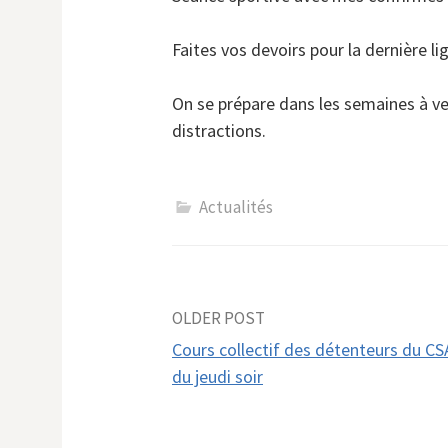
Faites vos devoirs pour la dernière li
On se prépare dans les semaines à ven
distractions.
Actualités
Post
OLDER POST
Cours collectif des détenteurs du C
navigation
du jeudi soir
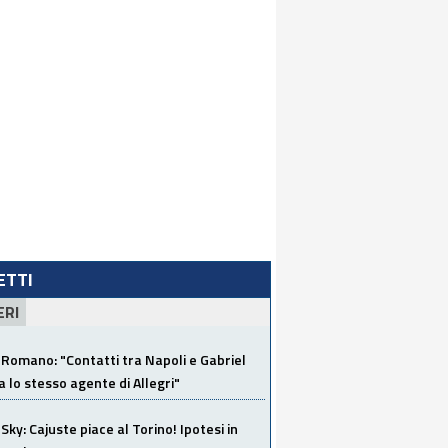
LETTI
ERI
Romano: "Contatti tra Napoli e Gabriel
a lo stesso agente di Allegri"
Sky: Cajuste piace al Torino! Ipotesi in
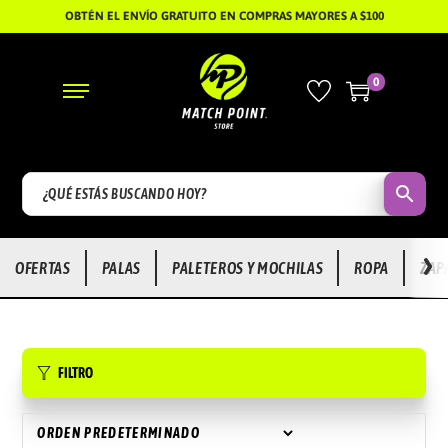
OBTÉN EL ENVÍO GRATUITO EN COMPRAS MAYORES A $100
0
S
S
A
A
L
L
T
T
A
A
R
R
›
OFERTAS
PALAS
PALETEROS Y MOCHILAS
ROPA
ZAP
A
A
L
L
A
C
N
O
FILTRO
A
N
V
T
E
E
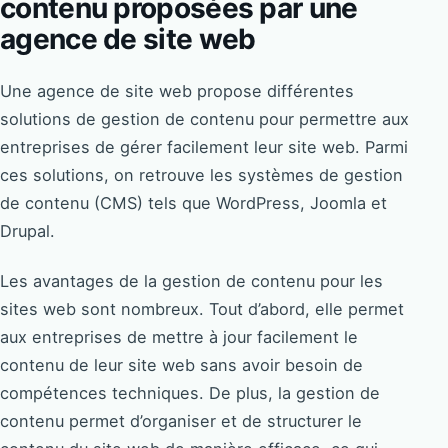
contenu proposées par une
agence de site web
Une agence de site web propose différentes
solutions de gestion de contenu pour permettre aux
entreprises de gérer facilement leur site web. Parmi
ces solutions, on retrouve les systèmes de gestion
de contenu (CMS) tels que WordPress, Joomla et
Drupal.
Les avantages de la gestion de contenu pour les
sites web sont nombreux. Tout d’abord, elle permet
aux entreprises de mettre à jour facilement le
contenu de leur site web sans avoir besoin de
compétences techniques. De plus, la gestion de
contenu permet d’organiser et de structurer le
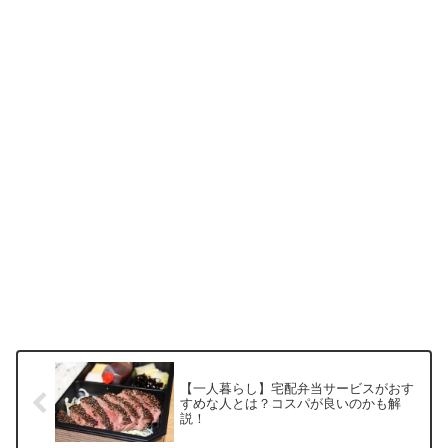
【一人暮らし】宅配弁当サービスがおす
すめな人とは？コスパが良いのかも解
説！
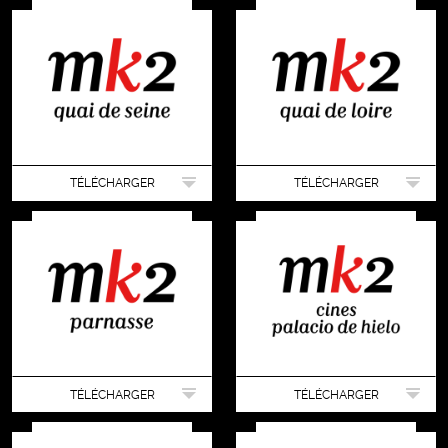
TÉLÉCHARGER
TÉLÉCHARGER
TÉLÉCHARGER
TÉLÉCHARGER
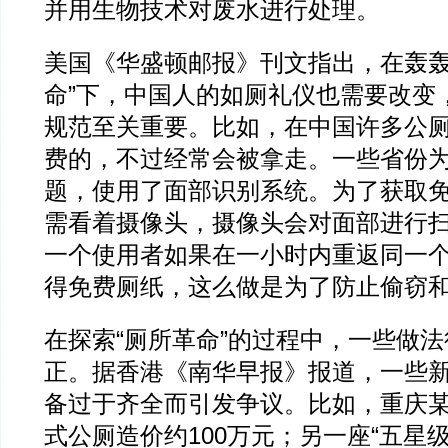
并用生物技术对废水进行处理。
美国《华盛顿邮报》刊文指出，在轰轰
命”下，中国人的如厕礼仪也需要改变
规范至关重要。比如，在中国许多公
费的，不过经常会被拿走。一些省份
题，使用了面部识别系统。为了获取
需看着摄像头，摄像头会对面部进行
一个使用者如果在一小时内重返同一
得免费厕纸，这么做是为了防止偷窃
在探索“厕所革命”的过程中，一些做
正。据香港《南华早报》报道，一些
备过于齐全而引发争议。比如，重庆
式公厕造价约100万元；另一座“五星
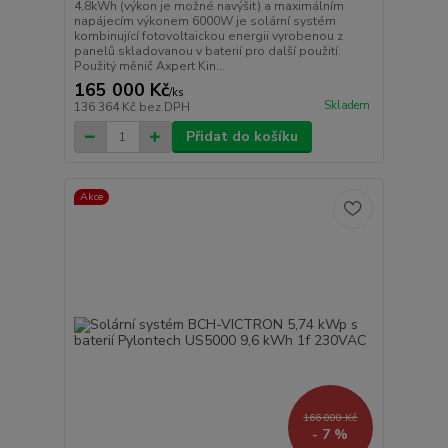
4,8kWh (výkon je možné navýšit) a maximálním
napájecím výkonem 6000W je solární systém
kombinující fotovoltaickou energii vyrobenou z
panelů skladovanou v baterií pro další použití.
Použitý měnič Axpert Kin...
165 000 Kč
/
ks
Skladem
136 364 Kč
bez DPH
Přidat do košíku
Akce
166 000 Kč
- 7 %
#####
Here the answer is the exact run of lines above, from the line with "4,8kWh (výkon je možné navýšit) a maximálním" down to the last, and nothing else.

* **Output below**:
4,8kWh (výkon je možné navýšit) a maximálním
napájecím výkonem 6000W je solární systém
kombinující fotovoltaickou energii vyrobenou z
panelů skladovanou v baterií pro další použití.
Použitý měnič Axpert Kin...
165 000 Kč
/
ks
Skladem
136 364 Kč
bez DPH
Přidat do košíku
Akce
166 000 Kč
- 7 %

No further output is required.